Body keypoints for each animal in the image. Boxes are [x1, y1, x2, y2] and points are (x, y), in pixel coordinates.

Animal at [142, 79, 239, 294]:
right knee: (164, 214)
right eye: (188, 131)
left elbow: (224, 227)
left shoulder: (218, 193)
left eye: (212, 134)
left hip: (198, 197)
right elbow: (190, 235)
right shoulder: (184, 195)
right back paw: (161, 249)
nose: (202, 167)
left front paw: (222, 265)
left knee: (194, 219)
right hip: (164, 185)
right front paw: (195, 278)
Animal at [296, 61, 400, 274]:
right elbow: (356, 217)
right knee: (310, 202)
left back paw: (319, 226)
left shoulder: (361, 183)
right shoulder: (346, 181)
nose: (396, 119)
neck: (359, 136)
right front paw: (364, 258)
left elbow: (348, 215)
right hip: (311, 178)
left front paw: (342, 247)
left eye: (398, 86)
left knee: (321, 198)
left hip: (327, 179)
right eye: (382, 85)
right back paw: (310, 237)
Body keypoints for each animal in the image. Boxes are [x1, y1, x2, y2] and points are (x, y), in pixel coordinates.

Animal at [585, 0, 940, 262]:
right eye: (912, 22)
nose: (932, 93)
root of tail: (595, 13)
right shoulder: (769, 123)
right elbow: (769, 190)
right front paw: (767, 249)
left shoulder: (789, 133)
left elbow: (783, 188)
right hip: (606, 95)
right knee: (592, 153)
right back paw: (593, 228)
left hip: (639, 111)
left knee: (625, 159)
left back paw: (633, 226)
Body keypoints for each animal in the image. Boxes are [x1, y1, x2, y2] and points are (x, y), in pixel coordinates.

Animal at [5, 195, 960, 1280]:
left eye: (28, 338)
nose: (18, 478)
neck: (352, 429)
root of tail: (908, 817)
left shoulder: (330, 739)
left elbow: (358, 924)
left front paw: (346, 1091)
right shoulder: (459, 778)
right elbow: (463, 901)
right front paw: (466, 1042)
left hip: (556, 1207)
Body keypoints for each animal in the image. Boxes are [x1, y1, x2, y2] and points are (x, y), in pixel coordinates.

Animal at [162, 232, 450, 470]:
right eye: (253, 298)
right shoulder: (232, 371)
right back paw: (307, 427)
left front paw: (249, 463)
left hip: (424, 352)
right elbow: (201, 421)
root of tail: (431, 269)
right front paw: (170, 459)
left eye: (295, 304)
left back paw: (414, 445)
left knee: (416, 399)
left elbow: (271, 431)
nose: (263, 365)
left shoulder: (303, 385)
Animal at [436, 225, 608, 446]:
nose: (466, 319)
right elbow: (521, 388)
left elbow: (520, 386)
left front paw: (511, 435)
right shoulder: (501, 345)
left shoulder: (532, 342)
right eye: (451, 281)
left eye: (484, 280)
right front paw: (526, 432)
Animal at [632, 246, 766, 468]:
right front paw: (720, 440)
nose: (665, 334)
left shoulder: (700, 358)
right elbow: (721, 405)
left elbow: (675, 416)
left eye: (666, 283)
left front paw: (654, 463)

=-=-=

**DESCRIPTION OF THE TASK**
Each line from the one holding "left elbow: (271, 431)" through the last line of the data is to be transcribed exactly, with nothing else added.

**EXERCISE RESPONSE**
left elbow: (271, 431)
nose: (263, 365)
left shoulder: (303, 385)
Animal at [436, 225, 608, 446]:
nose: (466, 319)
right elbow: (521, 388)
left elbow: (520, 386)
left front paw: (511, 435)
right shoulder: (501, 345)
left shoulder: (532, 342)
right eye: (451, 281)
left eye: (484, 280)
right front paw: (526, 432)
Animal at [632, 246, 766, 468]:
right front paw: (720, 440)
nose: (665, 334)
left shoulder: (700, 358)
right elbow: (721, 405)
left elbow: (675, 416)
left eye: (666, 283)
left front paw: (654, 463)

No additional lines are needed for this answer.